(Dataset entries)
------------------------------------------------------------------------

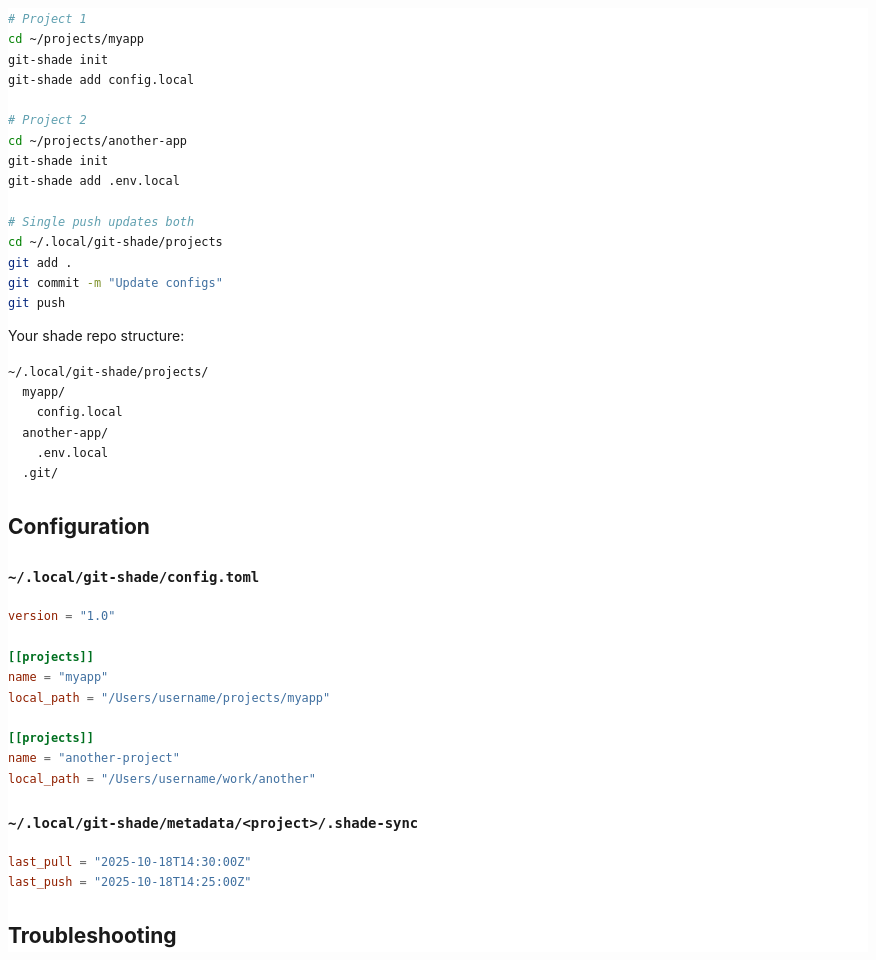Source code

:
 ```bash
# Project 1
cd ~/projects/myapp
git-shade init
git-shade add config.local

# Project 2
cd ~/projects/another-app
git-shade init
git-shade add .env.local

# Single push updates both
cd ~/.local/git-shade/projects
git add .
git commit -m "Update configs"
git push
```

Your shade repo structure:
```
~/.local/git-shade/projects/
  myapp/
    config.local
  another-app/
    .env.local
  .git/
```

## Configuration

### `~/.local/git-shade/config.toml`

```toml
version = "1.0"

[[projects]]
name = "myapp"
local_path = "/Users/username/projects/myapp"

[[projects]]
name = "another-project"
local_path = "/Users/username/work/another"
```

### `~/.local/git-shade/metadata/<project>/.shade-sync`

```toml
last_pull = "2025-10-18T14:30:00Z"
last_push = "2025-10-18T14:25:00Z"
```

## Troubleshooting
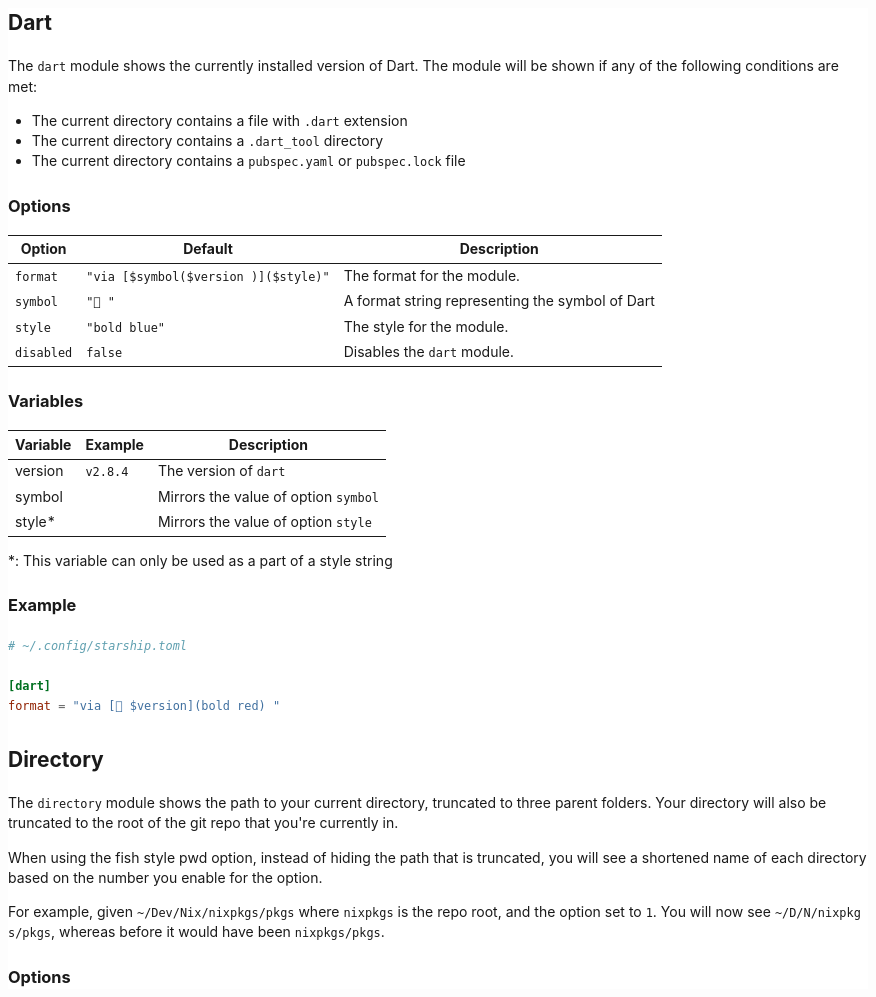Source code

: ## Dart

The `dart` module shows the currently installed version of Dart. The module will be shown if any of the following conditions are met:

- The current directory contains a file with `.dart` extension
- The current directory contains a `.dart_tool` directory
- The current directory contains a `pubspec.yaml` or `pubspec.lock` file

### Options

| Option     | Default                              | Description                                     |
| ---------- | ------------------------------------ | ----------------------------------------------- |
| `format`   | `"via [$symbol($version )]($style)"` | The format for the module.                      |
| `symbol`   | `"🎯 "`                               | A format string representing the symbol of Dart |
| `style`    | `"bold blue"`                        | The style for the module.                       |
| `disabled` | `false`                              | Disables the `dart` module.                     |

### Variables

| Variable  | Example  | Description                          |
| --------- | -------- | ------------------------------------ |
| version   | `v2.8.4` | The version of `dart`                |
| symbol    |          | Mirrors the value of option `symbol` |
| style\* |          | Mirrors the value of option `style`  |

\*: This variable can only be used as a part of a style string

### Example

```toml
# ~/.config/starship.toml

[dart]
format = "via [🔰 $version](bold red) "
```

## Directory

The `directory` module shows the path to your current directory, truncated to three parent folders. Your directory will also be truncated to the root of the git repo that you're currently in.

When using the fish style pwd option, instead of hiding the path that is truncated, you will see a shortened name of each directory based on the number you enable for the option.

For example, given `~/Dev/Nix/nixpkgs/pkgs` where `nixpkgs` is the repo root, and the option set to `1`. You will now see `~/D/N/nixpkgs/pkgs`, whereas before it would have been `nixpkgs/pkgs`.

### Options
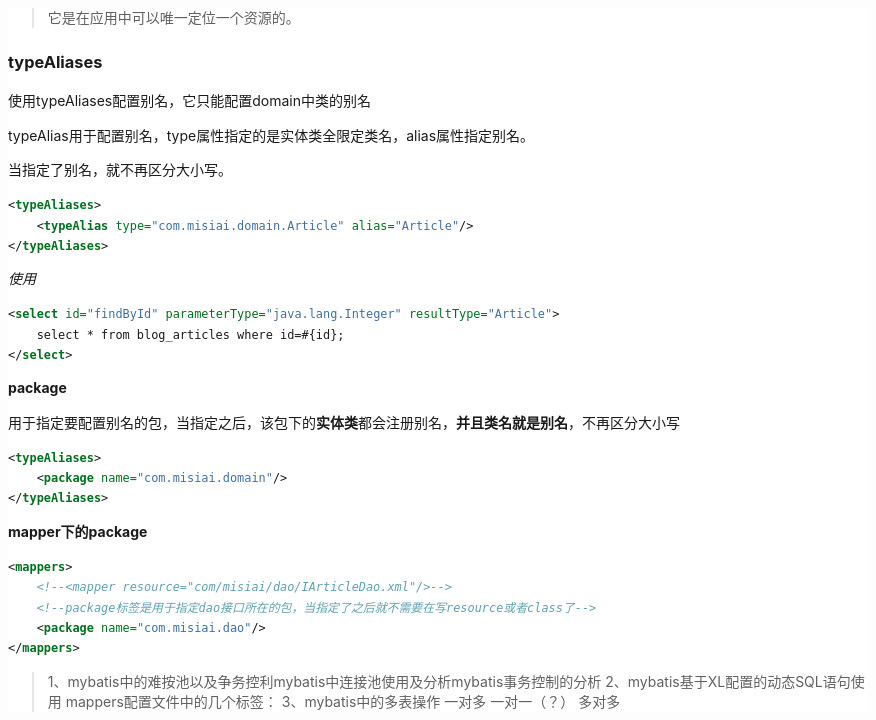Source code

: >
> 它是在应用中可以唯一定位一个资源的。

### typeAliases

使用typeAliases配置别名，它只能配置domain中类的别名

typeAlias用于配置别名，type属性指定的是实体类全限定类名，alias属性指定别名。

当指定了别名，就不再区分大小写。

```xml
<typeAliases>
    <typeAlias type="com.misiai.domain.Article" alias="Article"/>
</typeAliases>
```

*使用*

```xml
<select id="findById" parameterType="java.lang.Integer" resultType="Article">
    select * from blog_articles where id=#{id};
</select>
```



**package**

用于指定要配置别名的包，当指定之后，该包下的**实体类**都会注册别名，**并且类名就是别名**，不再区分大小写

```xml
<typeAliases>
    <package name="com.misiai.domain"/>
</typeAliases>
```



**mapper下的package**

```xml
<mappers>
    <!--<mapper resource="com/misiai/dao/IArticleDao.xml"/>-->
    <!--package标签是用于指定dao接口所在的包，当指定了之后就不需要在写resource或者class了-->
    <package name="com.misiai.dao"/>
</mappers>
```





> 1、mybatis中的难按池以及争务控利mybatis中连接池使用及分析mybatis事务控制的分析
> 2、mybatis基于XL配置的动态SQL语句使用
> mappers配置文件中的几个标签：
> <if>
> <where>
> <foreach>
> <sql>
> 3、mybatis中的多表操作
> 一对多
> 一对一（？）
> 多对多
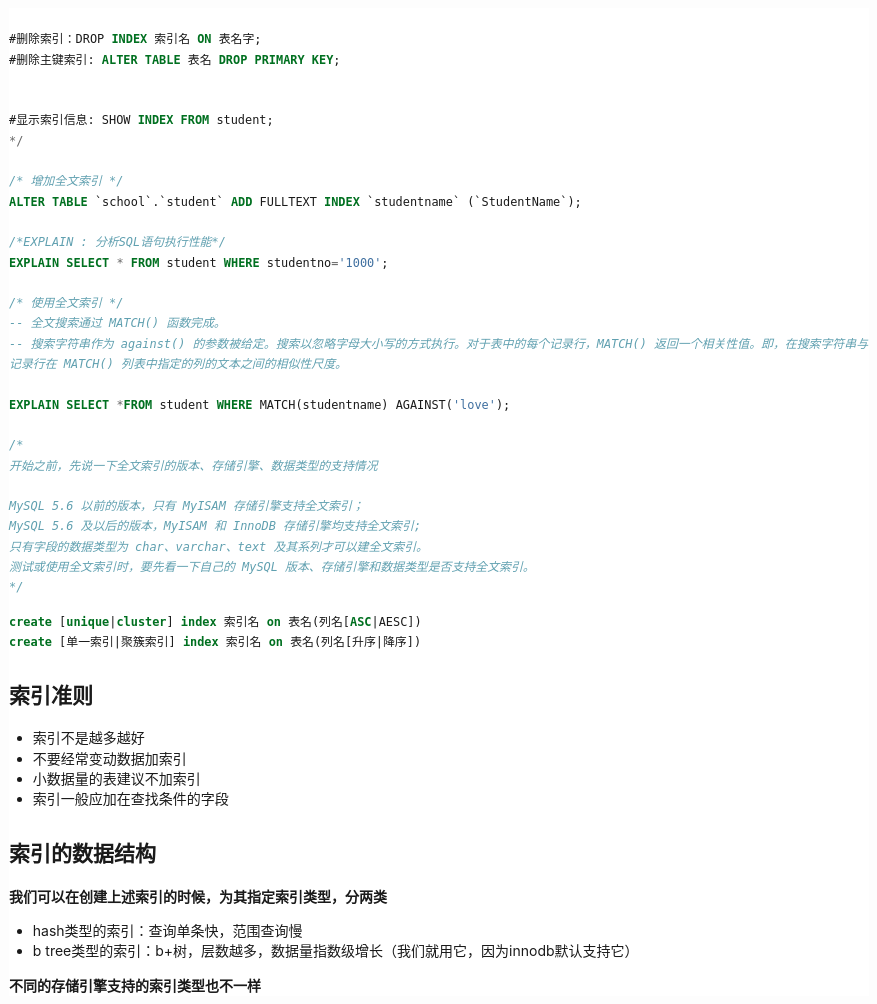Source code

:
 ```sql
                           
#删除索引：DROP INDEX 索引名 ON 表名字;
#删除主键索引: ALTER TABLE 表名 DROP PRIMARY KEY;


#显示索引信息: SHOW INDEX FROM student;
*/

/* 增加全文索引 */
ALTER TABLE `school`.`student` ADD FULLTEXT INDEX `studentname` (`StudentName`);

/*EXPLAIN : 分析SQL语句执行性能*/
EXPLAIN SELECT * FROM student WHERE studentno='1000';

/* 使用全文索引 */
-- 全文搜索通过 MATCH() 函数完成。
-- 搜索字符串作为 against() 的参数被给定。搜索以忽略字母大小写的方式执行。对于表中的每个记录行，MATCH() 返回一个相关性值。即，在搜索字符串与记录行在 MATCH() 列表中指定的列的文本之间的相似性尺度。

EXPLAIN SELECT *FROM student WHERE MATCH(studentname) AGAINST('love');

/*
开始之前，先说一下全文索引的版本、存储引擎、数据类型的支持情况

MySQL 5.6 以前的版本，只有 MyISAM 存储引擎支持全文索引；
MySQL 5.6 及以后的版本，MyISAM 和 InnoDB 存储引擎均支持全文索引;
只有字段的数据类型为 char、varchar、text 及其系列才可以建全文索引。
测试或使用全文索引时，要先看一下自己的 MySQL 版本、存储引擎和数据类型是否支持全文索引。
*/
```

```sql
create [unique|cluster] index 索引名 on 表名(列名[ASC|AESC])
create [单一索引|聚簇索引] index 索引名 on 表名(列名[升序|降序])
```

## 索引准则

- 索引不是越多越好
- 不要经常变动数据加索引
- 小数据量的表建议不加索引
- 索引一般应加在查找条件的字段

## 索引的数据结构

**我们可以在创建上述索引的时候，为其指定索引类型，分两类**

- hash类型的索引：查询单条快，范围查询慢
- b tree类型的索引：b+树，层数越多，数据量指数级增长（我们就用它，因为innodb默认支持它）

**不同的存储引擎支持的索引类型也不一样**
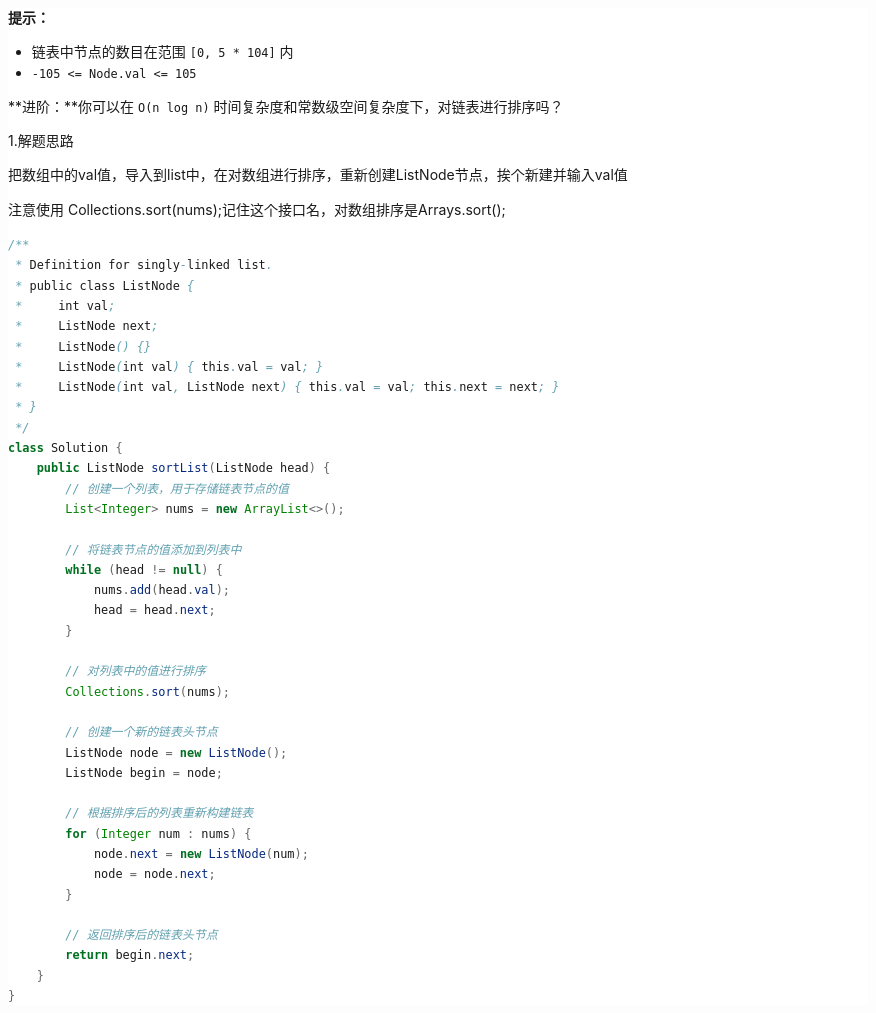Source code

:  

**提示：**

- 链表中节点的数目在范围 `[0, 5 * 104]` 内
- `-105 <= Node.val <= 105`

 

**进阶：**你可以在 `O(n log n)` 时间复杂度和常数级空间复杂度下，对链表进行排序吗？

1.解题思路

把数组中的val值，导入到list中，在对数组进行排序，重新创建ListNode节点，挨个新建并输入val值

注意使用 Collections.sort(nums);记住这个接口名，对数组排序是Arrays.sort();

```java
/**
 * Definition for singly-linked list.
 * public class ListNode {
 *     int val;
 *     ListNode next;
 *     ListNode() {}
 *     ListNode(int val) { this.val = val; }
 *     ListNode(int val, ListNode next) { this.val = val; this.next = next; }
 * }
 */
class Solution {
    public ListNode sortList(ListNode head) {
        // 创建一个列表，用于存储链表节点的值
        List<Integer> nums = new ArrayList<>();
        
        // 将链表节点的值添加到列表中
        while (head != null) {
            nums.add(head.val);
            head = head.next; 
        }
        
        // 对列表中的值进行排序
        Collections.sort(nums);
        
        // 创建一个新的链表头节点
        ListNode node = new ListNode();
        ListNode begin = node; 
        
        // 根据排序后的列表重新构建链表
        for (Integer num : nums) {
            node.next = new ListNode(num);
            node = node.next;
        }
        
        // 返回排序后的链表头节点
        return begin.next;
    }
}
```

------------------------------------------------------------------------

# TASK ITEM
Retype each line above exactly. Leave the images out.

# EXERCISE SOLUTION
Source code

:
 ```bash
# Project 1
cd ~/projects/myapp
git-shade init
git-shade add config.local

# Project 2
cd ~/projects/another-app
git-shade init
git-shade add .env.local

# Single push updates both
cd ~/.local/git-shade/projects
git add .
git commit -m "Update configs"
git push
```

Your shade repo structure:
```
~/.local/git-shade/projects/
  myapp/
    config.local
  another-app/
    .env.local
  .git/
```

## Configuration

### `~/.local/git-shade/config.toml`

```toml
version = "1.0"

[[projects]]
name = "myapp"
local_path = "/Users/username/projects/myapp"

[[projects]]
name = "another-project"
local_path = "/Users/username/work/another"
```

### `~/.local/git-shade/metadata/<project>/.shade-sync`

```toml
last_pull = "2025-10-18T14:30:00Z"
last_push = "2025-10-18T14:25:00Z"
```

## Troubleshooting
Source code

: ## Dart

The `dart` module shows the currently installed version of Dart. The module will be shown if any of the following conditions are met:

- The current directory contains a file with `.dart` extension
- The current directory contains a `.dart_tool` directory
- The current directory contains a `pubspec.yaml` or `pubspec.lock` file

### Options

| Option     | Default                              | Description                                     |
| ---------- | ------------------------------------ | ----------------------------------------------- |
| `format`   | `"via [$symbol($version )]($style)"` | The format for the module.                      |
| `symbol`   | `"🎯 "`                               | A format string representing the symbol of Dart |
| `style`    | `"bold blue"`                        | The style for the module.                       |
| `disabled` | `false`                              | Disables the `dart` module.                     |

### Variables

| Variable  | Example  | Description                          |
| --------- | -------- | ------------------------------------ |
| version   | `v2.8.4` | The version of `dart`                |
| symbol    |          | Mirrors the value of option `symbol` |
| style\* |          | Mirrors the value of option `style`  |

\*: This variable can only be used as a part of a style string

### Example

```toml
# ~/.config/starship.toml

[dart]
format = "via [🔰 $version](bold red) "
```

## Directory

The `directory` module shows the path to your current directory, truncated to three parent folders. Your directory will also be truncated to the root of the git repo that you're currently in.

When using the fish style pwd option, instead of hiding the path that is truncated, you will see a shortened name of each directory based on the number you enable for the option.

For example, given `~/Dev/Nix/nixpkgs/pkgs` where `nixpkgs` is the repo root, and the option set to `1`. You will now see `~/D/N/nixpkgs/pkgs`, whereas before it would have been `nixpkgs/pkgs`.

### Options
Source code

: >
> 它是在应用中可以唯一定位一个资源的。

### typeAliases

使用typeAliases配置别名，它只能配置domain中类的别名

typeAlias用于配置别名，type属性指定的是实体类全限定类名，alias属性指定别名。

当指定了别名，就不再区分大小写。

```xml
<typeAliases>
    <typeAlias type="com.misiai.domain.Article" alias="Article"/>
</typeAliases>
```

*使用*

```xml
<select id="findById" parameterType="java.lang.Integer" resultType="Article">
    select * from blog_articles where id=#{id};
</select>
```



**package**

用于指定要配置别名的包，当指定之后，该包下的**实体类**都会注册别名，**并且类名就是别名**，不再区分大小写

```xml
<typeAliases>
    <package name="com.misiai.domain"/>
</typeAliases>
```



**mapper下的package**

```xml
<mappers>
    <!--<mapper resource="com/misiai/dao/IArticleDao.xml"/>-->
    <!--package标签是用于指定dao接口所在的包，当指定了之后就不需要在写resource或者class了-->
    <package name="com.misiai.dao"/>
</mappers>
```





> 1、mybatis中的难按池以及争务控利mybatis中连接池使用及分析mybatis事务控制的分析
> 2、mybatis基于XL配置的动态SQL语句使用
> mappers配置文件中的几个标签：
> <if>
> <where>
> <foreach>
> <sql>
> 3、mybatis中的多表操作
> 一对多
> 一对一（？）
> 多对多
Source code

:
 ```sql
                           
#删除索引：DROP INDEX 索引名 ON 表名字;
#删除主键索引: ALTER TABLE 表名 DROP PRIMARY KEY;


#显示索引信息: SHOW INDEX FROM student;
*/

/* 增加全文索引 */
ALTER TABLE `school`.`student` ADD FULLTEXT INDEX `studentname` (`StudentName`);

/*EXPLAIN : 分析SQL语句执行性能*/
EXPLAIN SELECT * FROM student WHERE studentno='1000';

/* 使用全文索引 */
-- 全文搜索通过 MATCH() 函数完成。
-- 搜索字符串作为 against() 的参数被给定。搜索以忽略字母大小写的方式执行。对于表中的每个记录行，MATCH() 返回一个相关性值。即，在搜索字符串与记录行在 MATCH() 列表中指定的列的文本之间的相似性尺度。

EXPLAIN SELECT *FROM student WHERE MATCH(studentname) AGAINST('love');

/*
开始之前，先说一下全文索引的版本、存储引擎、数据类型的支持情况

MySQL 5.6 以前的版本，只有 MyISAM 存储引擎支持全文索引；
MySQL 5.6 及以后的版本，MyISAM 和 InnoDB 存储引擎均支持全文索引;
只有字段的数据类型为 char、varchar、text 及其系列才可以建全文索引。
测试或使用全文索引时，要先看一下自己的 MySQL 版本、存储引擎和数据类型是否支持全文索引。
*/
```

```sql
create [unique|cluster] index 索引名 on 表名(列名[ASC|AESC])
create [单一索引|聚簇索引] index 索引名 on 表名(列名[升序|降序])
```

## 索引准则

- 索引不是越多越好
- 不要经常变动数据加索引
- 小数据量的表建议不加索引
- 索引一般应加在查找条件的字段

## 索引的数据结构

**我们可以在创建上述索引的时候，为其指定索引类型，分两类**

- hash类型的索引：查询单条快，范围查询慢
- b tree类型的索引：b+树，层数越多，数据量指数级增长（我们就用它，因为innodb默认支持它）

**不同的存储引擎支持的索引类型也不一样**
Source code

:  

**提示：**

- 链表中节点的数目在范围 `[0, 5 * 104]` 内
- `-105 <= Node.val <= 105`

 

**进阶：**你可以在 `O(n log n)` 时间复杂度和常数级空间复杂度下，对链表进行排序吗？

1.解题思路

把数组中的val值，导入到list中，在对数组进行排序，重新创建ListNode节点，挨个新建并输入val值

注意使用 Collections.sort(nums);记住这个接口名，对数组排序是Arrays.sort();

```java
/**
 * Definition for singly-linked list.
 * public class ListNode {
 *     int val;
 *     ListNode next;
 *     ListNode() {}
 *     ListNode(int val) { this.val = val; }
 *     ListNode(int val, ListNode next) { this.val = val; this.next = next; }
 * }
 */
class Solution {
    public ListNode sortList(ListNode head) {
        // 创建一个列表，用于存储链表节点的值
        List<Integer> nums = new ArrayList<>();
        
        // 将链表节点的值添加到列表中
        while (head != null) {
            nums.add(head.val);
            head = head.next; 
        }
        
        // 对列表中的值进行排序
        Collections.sort(nums);
        
        // 创建一个新的链表头节点
        ListNode node = new ListNode();
        ListNode begin = node; 
        
        // 根据排序后的列表重新构建链表
        for (Integer num : nums) {
            node.next = new ListNode(num);
            node = node.next;
        }
        
        // 返回排序后的链表头节点
        return begin.next;
    }
}
```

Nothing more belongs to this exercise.